-- Input material follows --
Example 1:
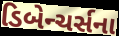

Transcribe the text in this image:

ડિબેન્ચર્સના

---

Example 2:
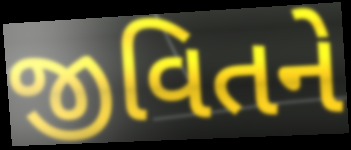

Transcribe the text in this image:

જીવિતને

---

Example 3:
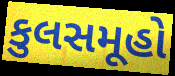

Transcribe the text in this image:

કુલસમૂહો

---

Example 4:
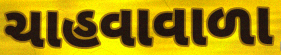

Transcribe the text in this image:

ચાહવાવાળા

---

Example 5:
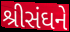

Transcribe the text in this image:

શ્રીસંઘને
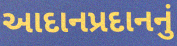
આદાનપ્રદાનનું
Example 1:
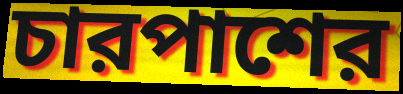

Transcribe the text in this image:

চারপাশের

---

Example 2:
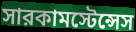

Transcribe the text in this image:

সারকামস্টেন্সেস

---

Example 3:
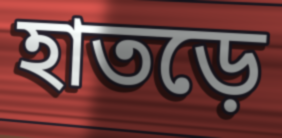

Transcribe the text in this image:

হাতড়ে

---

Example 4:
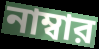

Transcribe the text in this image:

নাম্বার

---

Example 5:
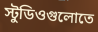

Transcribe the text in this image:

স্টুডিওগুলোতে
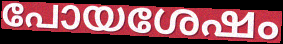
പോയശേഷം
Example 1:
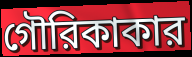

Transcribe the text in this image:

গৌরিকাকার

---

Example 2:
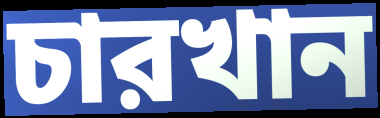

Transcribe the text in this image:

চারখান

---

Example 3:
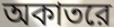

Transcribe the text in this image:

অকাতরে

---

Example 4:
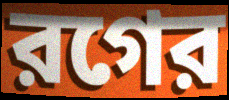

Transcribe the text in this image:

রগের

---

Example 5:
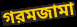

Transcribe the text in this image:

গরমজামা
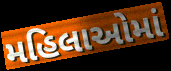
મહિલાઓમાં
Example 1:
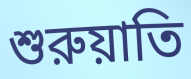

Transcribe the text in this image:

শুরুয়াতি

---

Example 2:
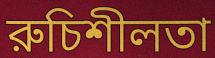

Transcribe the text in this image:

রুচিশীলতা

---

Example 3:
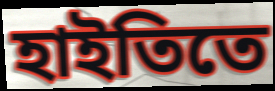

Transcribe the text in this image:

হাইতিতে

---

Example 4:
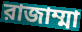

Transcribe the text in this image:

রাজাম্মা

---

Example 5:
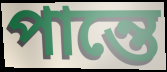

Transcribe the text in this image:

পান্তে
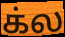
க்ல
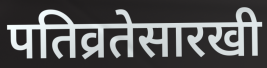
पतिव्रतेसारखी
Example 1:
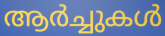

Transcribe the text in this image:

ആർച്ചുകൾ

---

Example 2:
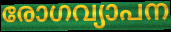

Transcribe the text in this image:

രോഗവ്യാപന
-- Input material concluded --
◆ Work item ◆
Print out the whole of the material word for word, without pictures.

◆ Written solution ◆
Example 1:

Transcribe the text in this image:

ડિબેન્ચર્સના

---

Example 2:

Transcribe the text in this image:

જીવિતને

---

Example 3:

Transcribe the text in this image:

કુલસમૂહો

---

Example 4:

Transcribe the text in this image:

ચાહવાવાળા

---

Example 5:

Transcribe the text in this image:

શ્રીસંઘને
આદાનપ્રદાનનું
Example 1:

Transcribe the text in this image:

চারপাশের

---

Example 2:

Transcribe the text in this image:

সারকামস্টেন্সেস

---

Example 3:

Transcribe the text in this image:

হাতড়ে

---

Example 4:

Transcribe the text in this image:

নাম্বার

---

Example 5:

Transcribe the text in this image:

স্টুডিওগুলোতে
പോയശേഷം
Example 1:

Transcribe the text in this image:

গৌরিকাকার

---

Example 2:

Transcribe the text in this image:

চারখান

---

Example 3:

Transcribe the text in this image:

অকাতরে

---

Example 4:

Transcribe the text in this image:

রগের

---

Example 5:

Transcribe the text in this image:

গরমজামা
મહિલાઓમાં
Example 1:

Transcribe the text in this image:

শুরুয়াতি

---

Example 2:

Transcribe the text in this image:

রুচিশীলতা

---

Example 3:

Transcribe the text in this image:

হাইতিতে

---

Example 4:

Transcribe the text in this image:

রাজাম্মা

---

Example 5:

Transcribe the text in this image:

পান্তে
க்ல
पतिव्रतेसारखी
Example 1:

Transcribe the text in this image:

ആർച്ചുകൾ

---

Example 2:

Transcribe the text in this image:

രോഗവ്യാപന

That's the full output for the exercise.